Extracted data entries —
+ + +

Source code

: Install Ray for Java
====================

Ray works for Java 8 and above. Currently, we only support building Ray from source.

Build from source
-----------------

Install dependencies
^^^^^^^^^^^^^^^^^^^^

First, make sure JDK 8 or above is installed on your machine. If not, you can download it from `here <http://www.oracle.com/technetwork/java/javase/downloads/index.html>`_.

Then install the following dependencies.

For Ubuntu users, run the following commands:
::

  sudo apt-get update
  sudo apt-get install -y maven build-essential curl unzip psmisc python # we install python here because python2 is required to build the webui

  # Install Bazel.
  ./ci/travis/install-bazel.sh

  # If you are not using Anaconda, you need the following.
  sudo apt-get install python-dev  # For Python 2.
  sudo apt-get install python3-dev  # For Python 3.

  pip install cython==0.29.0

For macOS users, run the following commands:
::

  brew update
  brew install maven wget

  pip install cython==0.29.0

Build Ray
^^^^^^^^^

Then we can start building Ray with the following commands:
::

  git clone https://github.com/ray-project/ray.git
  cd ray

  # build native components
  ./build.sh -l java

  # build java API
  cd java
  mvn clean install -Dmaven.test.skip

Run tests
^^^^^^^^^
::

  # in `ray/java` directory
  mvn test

+ + +

Exercise brief —
A single number is the answer: the count of lines above that include the string "brew".

Task result —
2